EXERCISE REQUIREMENTS: Your job is to report every line of the entries that has "Commerce".

(Rendered images with source text)
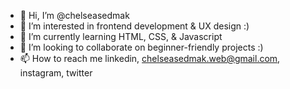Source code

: - 👋 Hi, I’m @chelseasedmak
- 👀 I’m interested in frontend development & UX design :) 
- 🌱 I’m currently learning HTML, CSS, & Javascript
- 💞️ I’m looking to collaborate on beginner-friendly projects :) 
- 📫 How to reach me linkedin, chelseasedmak.web@gmail.com, instagram, twitter 

<!---
chelseasedmak/chelseasedmak is a ✨ special ✨ repository because its `README.md` (this file) appears on your GitHub profile.
You can click the Preview link to take a look at your changes.
--->
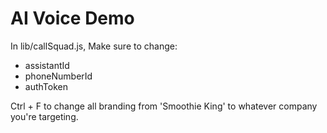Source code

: # AI Voice Demo

In lib/callSquad.js, Make sure to change:
- assistantId
- phoneNumberId
- authToken

Ctrl + F to change all branding from 'Smoothie King' to whatever company you're targeting.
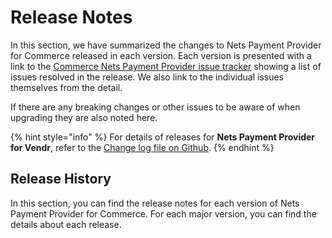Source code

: # Release Notes

In this section, we have summarized the changes to Nets Payment Provider for Commerce released in each version. Each version is presented with a link to the [Commerce Nets Payment Provider issue tracker](https://github.com/umbraco/Umbraco.Commerce.PaymentProviders.Nets/issues) showing a list of issues resolved in the release.  We also link to the individual issues themselves from the detail.

If there are any breaking changes or other issues to be aware of when upgrading they are also noted here.

{% hint style="info" %}
For details of releases for **Nets Payment Provider for Vendr**, refer to the [Change log file on Github](../../changelog-archive/nets.md).
{% endhint %}

## Release History

In this section, you can find the release notes for each version of Nets Payment Provider for Commerce. For each major version, you can find the details about each release.

<!-- <details>

<summary>Version 10</summary>

### versions (date)

* Description

</details> -->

RESPONSE AREA:
In this section, we have summarized the changes to Nets Payment Provider for Commerce released in each version. Each version is presented with a link to the [Commerce Nets Payment Provider issue tracker](https://github.com/umbraco/Umbraco.Commerce.PaymentProviders.Nets/issues) showing a list of issues resolved in the release.  We also link to the individual issues themselves from the detail.
In this section, you can find the release notes for each version of Nets Payment Provider for Commerce. For each major version, you can find the details about each release.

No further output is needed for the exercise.